Ross McMahon

Personal information
- Place of birth: Scotland
- Position(s): Centre forward

Senior career*
- Years: Team / Apps / (Gls)
- 1888: Erin Rovers
- 1888–1889: Burnley / 2 / (0)

= Ross McMahon =

Scottish footballer

Ross McMahon was a Scottish professional footballer who played as a centre forward. He played two games for Burnley in the 1888–89 season.

==1888–1889==
Ross McMahon was signed by Burnley in November 1888 and on 10 November 1888 McMahon made his debut at Turf Moor, Burnley, when the visitors were West Bromwich Albion. McMahon played centre-forward in place of Bill McFettridge. Burnley defended well in both the 1st and 2nd halves and kept their first clean sheet of the season. Burnley scored a goal in each half to win 2–0. Although a happy debut for McMahaon, it was marred by his injury in the fortieth minute and Burnley having to play with ten men for most of the match. McMahon was fit enough to play three weeks after his debut. This time the venue was Thorneyholme Road, Accrington home of Accrington. Again McMahon had to go off injured before half-time but this time he team were heavily beaten 5–1 by the home side.
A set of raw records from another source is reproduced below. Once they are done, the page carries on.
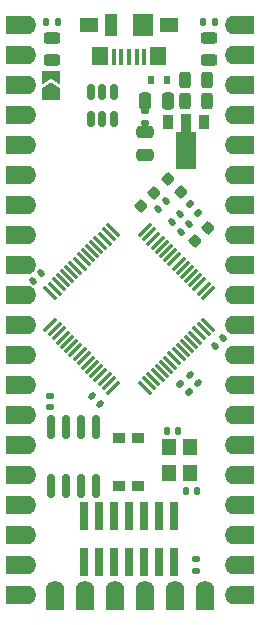
<source format=gbr>
%TF.GenerationSoftware,KiCad,Pcbnew,6.0.1-79c1e3a40b~116~ubuntu20.04.1*%
%TF.CreationDate,2022-03-09T16:59:07+01:00*%
%TF.ProjectId,microcontroller_mini,6d696372-6f63-46f6-9e74-726f6c6c6572,rev?*%
%TF.SameCoordinates,Original*%
%TF.FileFunction,Soldermask,Top*%
%TF.FilePolarity,Negative*%
%FSLAX46Y46*%
G04 Gerber Fmt 4.6, Leading zero omitted, Abs format (unit mm)*
G04 Created by KiCad (PCBNEW 6.0.1-79c1e3a40b~116~ubuntu20.04.1) date 2022-03-09 16:59:07*
%MOMM*%
%LPD*%
G01*
G04 APERTURE LIST*
G04 Aperture macros list*
%AMRoundRect*
0 Rectangle with rounded corners*
0 $1 Rounding radius*
0 $2 $3 $4 $5 $6 $7 $8 $9 X,Y pos of 4 corners*
0 Add a 4 corners polygon primitive as box body*
4,1,4,$2,$3,$4,$5,$6,$7,$8,$9,$2,$3,0*
0 Add four circle primitives for the rounded corners*
1,1,$1+$1,$2,$3*
1,1,$1+$1,$4,$5*
1,1,$1+$1,$6,$7*
1,1,$1+$1,$8,$9*
0 Add four rect primitives between the rounded corners*
20,1,$1+$1,$2,$3,$4,$5,0*
20,1,$1+$1,$4,$5,$6,$7,0*
20,1,$1+$1,$6,$7,$8,$9,0*
20,1,$1+$1,$8,$9,$2,$3,0*%
%AMFreePoly0*
4,1,9,3.862500,-0.866500,0.737500,-0.866500,0.737500,-0.450000,-0.737500,-0.450000,-0.737500,0.450000,0.737500,0.450000,0.737500,0.866500,3.862500,0.866500,3.862500,-0.866500,3.862500,-0.866500,$1*%
%AMFreePoly1*
4,1,6,1.000000,0.000000,0.500000,-0.750000,-0.500000,-0.750000,-0.500000,0.750000,0.500000,0.750000,1.000000,0.000000,1.000000,0.000000,$1*%
%AMFreePoly2*
4,1,6,0.500000,-0.750000,-0.650000,-0.750000,-0.150000,0.000000,-0.650000,0.750000,0.500000,0.750000,0.500000,-0.750000,0.500000,-0.750000,$1*%
G04 Aperture macros list end*
%ADD10RoundRect,0.135000X-0.185000X0.135000X-0.185000X-0.135000X0.185000X-0.135000X0.185000X0.135000X0*%
%ADD11RoundRect,0.243750X0.243750X0.456250X-0.243750X0.456250X-0.243750X-0.456250X0.243750X-0.456250X0*%
%ADD12RoundRect,0.243750X-0.243750X-0.456250X0.243750X-0.456250X0.243750X0.456250X-0.243750X0.456250X0*%
%ADD13RoundRect,0.150000X0.150000X-0.512500X0.150000X0.512500X-0.150000X0.512500X-0.150000X-0.512500X0*%
%ADD14R,0.600000X0.700000*%
%ADD15RoundRect,0.150000X0.150000X-0.825000X0.150000X0.825000X-0.150000X0.825000X-0.150000X-0.825000X0*%
%ADD16R,1.200000X1.400000*%
%ADD17RoundRect,0.225000X0.335876X0.017678X0.017678X0.335876X-0.335876X-0.017678X-0.017678X-0.335876X0*%
%ADD18RoundRect,0.135000X-0.226274X-0.035355X-0.035355X-0.226274X0.226274X0.035355X0.035355X0.226274X0*%
%ADD19O,2.400000X1.600000*%
%ADD20R,1.000000X1.600000*%
%ADD21O,1.600000X2.400000*%
%ADD22R,1.600000X1.000000*%
%ADD23R,0.900000X1.300000*%
%ADD24FreePoly0,270.000000*%
%ADD25RoundRect,0.135000X0.226274X0.035355X0.035355X0.226274X-0.226274X-0.035355X-0.035355X-0.226274X0*%
%ADD26RoundRect,0.225000X0.017678X-0.335876X0.335876X-0.017678X-0.017678X0.335876X-0.335876X0.017678X0*%
%ADD27RoundRect,0.140000X-0.219203X-0.021213X-0.021213X-0.219203X0.219203X0.021213X0.021213X0.219203X0*%
%ADD28RoundRect,0.135000X0.135000X0.185000X-0.135000X0.185000X-0.135000X-0.185000X0.135000X-0.185000X0*%
%ADD29RoundRect,0.250000X0.475000X-0.250000X0.475000X0.250000X-0.475000X0.250000X-0.475000X-0.250000X0*%
%ADD30R,0.740000X2.400000*%
%ADD31RoundRect,0.140000X0.021213X-0.219203X0.219203X-0.021213X-0.021213X0.219203X-0.219203X0.021213X0*%
%ADD32RoundRect,0.140000X-0.021213X0.219203X-0.219203X0.021213X0.021213X-0.219203X0.219203X-0.021213X0*%
%ADD33RoundRect,0.135000X-0.135000X-0.185000X0.135000X-0.185000X0.135000X0.185000X-0.135000X0.185000X0*%
%ADD34RoundRect,0.140000X0.140000X0.170000X-0.140000X0.170000X-0.140000X-0.170000X0.140000X-0.170000X0*%
%ADD35RoundRect,0.243750X-0.456250X0.243750X-0.456250X-0.243750X0.456250X-0.243750X0.456250X0.243750X0*%
%ADD36RoundRect,0.140000X0.170000X-0.140000X0.170000X0.140000X-0.170000X0.140000X-0.170000X-0.140000X0*%
%ADD37RoundRect,0.140000X0.219203X0.021213X0.021213X0.219203X-0.219203X-0.021213X-0.021213X-0.219203X0*%
%ADD38R,1.000000X0.900000*%
%ADD39RoundRect,0.140000X-0.140000X-0.170000X0.140000X-0.170000X0.140000X0.170000X-0.140000X0.170000X0*%
%ADD40RoundRect,0.250000X0.250000X0.475000X-0.250000X0.475000X-0.250000X-0.475000X0.250000X-0.475000X0*%
%ADD41RoundRect,0.075000X0.548008X-0.441942X-0.441942X0.548008X-0.548008X0.441942X0.441942X-0.548008X0*%
%ADD42RoundRect,0.075000X0.548008X0.441942X0.441942X0.548008X-0.548008X-0.441942X-0.441942X-0.548008X0*%
%ADD43FreePoly1,90.000000*%
%ADD44FreePoly2,90.000000*%
%ADD45R,0.450000X1.380000*%
%ADD46R,1.650000X1.300000*%
%ADD47R,1.800000X1.900000*%
%ADD48R,1.425000X1.550000*%
%ADD49R,1.000000X1.900000*%
G04 APERTURE END LIST*
D10*
%TO.C,R1*%
X96900000Y-58090000D03*
X96900000Y-59110000D03*
%TD*%
D11*
%TO.C,F2*%
X100262500Y-55400000D03*
X102137500Y-55400000D03*
%TD*%
D12*
%TO.C,F1*%
X100262500Y-57200000D03*
X102137500Y-57200000D03*
%TD*%
D13*
%TO.C,U3*%
X92350000Y-58737500D03*
X93300000Y-58737500D03*
X94250000Y-58737500D03*
X94250000Y-56462500D03*
X93300000Y-56462500D03*
X92350000Y-56462500D03*
%TD*%
D14*
%TO.C,D1*%
X98800000Y-55400000D03*
X97400000Y-55400000D03*
%TD*%
D15*
%TO.C,U2*%
X88955978Y-89785000D03*
X90225978Y-89785000D03*
X91495978Y-89785000D03*
X92765978Y-89785000D03*
X92765978Y-84835000D03*
X91495978Y-84835000D03*
X90225978Y-84835000D03*
X88955978Y-84835000D03*
%TD*%
D16*
%TO.C,Y1*%
X98980978Y-86525000D03*
X98980978Y-88725000D03*
X100680978Y-88725000D03*
X100680978Y-86525000D03*
%TD*%
D17*
%TO.C,C12*%
X99956994Y-64906016D03*
X98860978Y-63810000D03*
%TD*%
D18*
%TO.C,FB1*%
X100700354Y-65949376D03*
X101421602Y-66670624D03*
%TD*%
D19*
%TO.C,J1*%
X86460978Y-50810000D03*
D20*
X85660978Y-50810000D03*
X85660978Y-53350000D03*
D19*
X86460978Y-53350000D03*
D20*
X85660978Y-55890000D03*
D19*
X86460978Y-55890000D03*
X86460978Y-58430000D03*
D20*
X85660978Y-58430000D03*
D19*
X86460978Y-60970000D03*
D20*
X85660978Y-60970000D03*
D19*
X86460978Y-63510000D03*
D20*
X85660978Y-63510000D03*
D19*
X86460978Y-66050000D03*
D20*
X85660978Y-66050000D03*
D19*
X86460978Y-68590000D03*
D20*
X85660978Y-68590000D03*
D19*
X86460978Y-71130000D03*
D20*
X85660978Y-71130000D03*
D19*
X86460978Y-73670000D03*
D20*
X85660978Y-73670000D03*
X85660978Y-76210000D03*
D19*
X86460978Y-76210000D03*
X86460978Y-78750000D03*
D20*
X85660978Y-78750000D03*
X85660978Y-81290000D03*
D19*
X86460978Y-81290000D03*
D20*
X85660978Y-83830000D03*
D19*
X86460978Y-83830000D03*
D20*
X85660978Y-86370000D03*
D19*
X86460978Y-86370000D03*
D20*
X85660978Y-88910000D03*
D19*
X86460978Y-88910000D03*
D20*
X85660978Y-91450000D03*
D19*
X86460978Y-91450000D03*
X86460978Y-93990000D03*
D20*
X85660978Y-93990000D03*
X85660978Y-96530000D03*
D19*
X86460978Y-96530000D03*
D20*
X85660978Y-99070000D03*
D19*
X86460978Y-99070000D03*
D21*
X89310978Y-99010000D03*
D22*
X89310978Y-99810000D03*
D21*
X91850978Y-99010000D03*
D22*
X91850978Y-99810000D03*
D21*
X94390978Y-99010000D03*
D22*
X94390978Y-99810000D03*
D21*
X96930978Y-99010000D03*
D22*
X96930978Y-99810000D03*
X99470978Y-99810000D03*
D21*
X99470978Y-99010000D03*
X102010978Y-99010000D03*
D22*
X102010978Y-99810000D03*
D19*
X104860978Y-99070000D03*
D20*
X105660978Y-99070000D03*
X105660978Y-96530000D03*
D19*
X104860978Y-96530000D03*
D20*
X105660978Y-93990000D03*
D19*
X104860978Y-93990000D03*
X104860978Y-91450000D03*
D20*
X105660978Y-91450000D03*
X105660978Y-88910000D03*
D19*
X104860978Y-88910000D03*
X104860978Y-86370000D03*
D20*
X105660978Y-86370000D03*
D19*
X104860978Y-83830000D03*
D20*
X105660978Y-83830000D03*
X105660978Y-81290000D03*
D19*
X104860978Y-81290000D03*
D20*
X105660978Y-78750000D03*
D19*
X104860978Y-78750000D03*
D20*
X105660978Y-76210000D03*
D19*
X104860978Y-76210000D03*
D20*
X105660978Y-73670000D03*
D19*
X104860978Y-73670000D03*
X104860978Y-71130000D03*
D20*
X105660978Y-71130000D03*
X105660978Y-68590000D03*
D19*
X104860978Y-68590000D03*
X104860978Y-66050000D03*
D20*
X105660978Y-66050000D03*
X105660978Y-63510000D03*
D19*
X104860978Y-63510000D03*
X104860978Y-60970000D03*
D20*
X105660978Y-60970000D03*
D19*
X104860978Y-58430000D03*
D20*
X105660978Y-58430000D03*
D19*
X104860978Y-55890000D03*
D20*
X105660978Y-55890000D03*
X105660978Y-53350000D03*
D19*
X104860978Y-53350000D03*
D20*
X105660978Y-50810000D03*
D19*
X104860978Y-50810000D03*
%TD*%
D23*
%TO.C,U4*%
X101900000Y-58950000D03*
D24*
X100400000Y-59037500D03*
D23*
X98900000Y-58950000D03*
%TD*%
D25*
%TO.C,R23*%
X100621602Y-81870624D03*
X99900354Y-81149376D03*
%TD*%
D26*
%TO.C,C41*%
X101112970Y-69058008D03*
X102208986Y-67961992D03*
%TD*%
D27*
%TO.C,C5*%
X100721567Y-80370589D03*
X101400389Y-81049411D03*
%TD*%
D28*
%TO.C,R26*%
X102810000Y-50510000D03*
X101790000Y-50510000D03*
%TD*%
D26*
%TO.C,C6*%
X96612970Y-66058008D03*
X97708986Y-64961992D03*
%TD*%
D29*
%TO.C,C39*%
X96900000Y-61750000D03*
X96900000Y-59850000D03*
%TD*%
D30*
%TO.C,J8*%
X91750978Y-96260000D03*
X91750978Y-92360000D03*
X93020978Y-96260000D03*
X93020978Y-92360000D03*
X94290978Y-96260000D03*
X94290978Y-92360000D03*
X95560978Y-96260000D03*
X95560978Y-92360000D03*
X96830978Y-96260000D03*
X96830978Y-92360000D03*
X98100978Y-96260000D03*
X98100978Y-92360000D03*
X99370978Y-96260000D03*
X99370978Y-92360000D03*
%TD*%
D31*
%TO.C,C10*%
X98021567Y-66349411D03*
X98700389Y-65670589D03*
%TD*%
D32*
%TO.C,C9*%
X103500389Y-77270589D03*
X102821567Y-77949411D03*
%TD*%
D33*
%TO.C,R28*%
X88540978Y-50510000D03*
X89560978Y-50510000D03*
%TD*%
D34*
%TO.C,C4*%
X101310978Y-90210000D03*
X100350978Y-90210000D03*
%TD*%
D31*
%TO.C,C14*%
X99182156Y-67488822D03*
X99860978Y-66810000D03*
%TD*%
D35*
%TO.C,LED1*%
X89000000Y-51872500D03*
X89000000Y-53747500D03*
%TD*%
D36*
%TO.C,C1*%
X88910978Y-83140000D03*
X88910978Y-82180000D03*
%TD*%
D37*
%TO.C,C8*%
X93100389Y-82849411D03*
X92421567Y-82170589D03*
%TD*%
D35*
%TO.C,LED2*%
X102300000Y-51862500D03*
X102300000Y-53737500D03*
%TD*%
D38*
%TO.C,SW1*%
X94680978Y-89840000D03*
X94680978Y-85740000D03*
X96280978Y-89840000D03*
X96280978Y-85740000D03*
%TD*%
D39*
%TO.C,C3*%
X98750978Y-85110000D03*
X99710978Y-85110000D03*
%TD*%
D31*
%TO.C,C42*%
X99982156Y-68288822D03*
X100660978Y-67610000D03*
%TD*%
D40*
%TO.C,C40*%
X96950000Y-57200000D03*
X98850000Y-57200000D03*
%TD*%
D10*
%TO.C,R24*%
X101260978Y-96000000D03*
X101260978Y-97020000D03*
%TD*%
D41*
%TO.C,U1*%
X96922159Y-81474481D03*
X97275712Y-81120928D03*
X97629265Y-80767375D03*
X97982819Y-80413821D03*
X98336372Y-80060268D03*
X98689926Y-79706714D03*
X99043479Y-79353161D03*
X99397032Y-78999608D03*
X99750586Y-78646054D03*
X100104139Y-78292501D03*
X100457692Y-77938948D03*
X100811246Y-77585394D03*
X101164799Y-77231841D03*
X101518353Y-76878287D03*
X101871906Y-76524734D03*
X102225459Y-76171181D03*
D42*
X102225459Y-73448819D03*
X101871906Y-73095266D03*
X101518353Y-72741713D03*
X101164799Y-72388159D03*
X100811246Y-72034606D03*
X100457692Y-71681052D03*
X100104139Y-71327499D03*
X99750586Y-70973946D03*
X99397032Y-70620392D03*
X99043479Y-70266839D03*
X98689926Y-69913286D03*
X98336372Y-69559732D03*
X97982819Y-69206179D03*
X97629265Y-68852625D03*
X97275712Y-68499072D03*
X96922159Y-68145519D03*
D41*
X94199797Y-68145519D03*
X93846244Y-68499072D03*
X93492691Y-68852625D03*
X93139137Y-69206179D03*
X92785584Y-69559732D03*
X92432030Y-69913286D03*
X92078477Y-70266839D03*
X91724924Y-70620392D03*
X91371370Y-70973946D03*
X91017817Y-71327499D03*
X90664264Y-71681052D03*
X90310710Y-72034606D03*
X89957157Y-72388159D03*
X89603603Y-72741713D03*
X89250050Y-73095266D03*
X88896497Y-73448819D03*
D42*
X88896497Y-76171181D03*
X89250050Y-76524734D03*
X89603603Y-76878287D03*
X89957157Y-77231841D03*
X90310710Y-77585394D03*
X90664264Y-77938948D03*
X91017817Y-78292501D03*
X91371370Y-78646054D03*
X91724924Y-78999608D03*
X92078477Y-79353161D03*
X92432030Y-79706714D03*
X92785584Y-80060268D03*
X93139137Y-80413821D03*
X93492691Y-80767375D03*
X93846244Y-81120928D03*
X94199797Y-81474481D03*
%TD*%
D43*
%TO.C,JP1*%
X88966978Y-56615000D03*
D44*
X88966978Y-55165000D03*
%TD*%
D31*
%TO.C,C7*%
X87421567Y-72449411D03*
X88100389Y-71770589D03*
%TD*%
D45*
%TO.C,J2*%
X96860978Y-53470000D03*
X96210978Y-53470000D03*
X95560978Y-53470000D03*
X94910978Y-53470000D03*
X94260978Y-53470000D03*
D46*
X92185978Y-50810000D03*
D47*
X96710978Y-50810000D03*
D48*
X93073478Y-53385000D03*
D46*
X98935978Y-50810000D03*
D48*
X98048478Y-53385000D03*
D49*
X94010978Y-50810000D03*
%TD*%
M02*

</source>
And that was his last League game for Burnley.
McMahon played in both FA Cup ties played by Burnley in February 1889 with Burnley going out in the 2nd Round to West Bromwich Albion.

Burnley finished 9th in the League in the inaugural season only scoring 42 goals in 22 games. They exited the FA Cup in the second round. Ross McMahon left Burnley at the end of the season.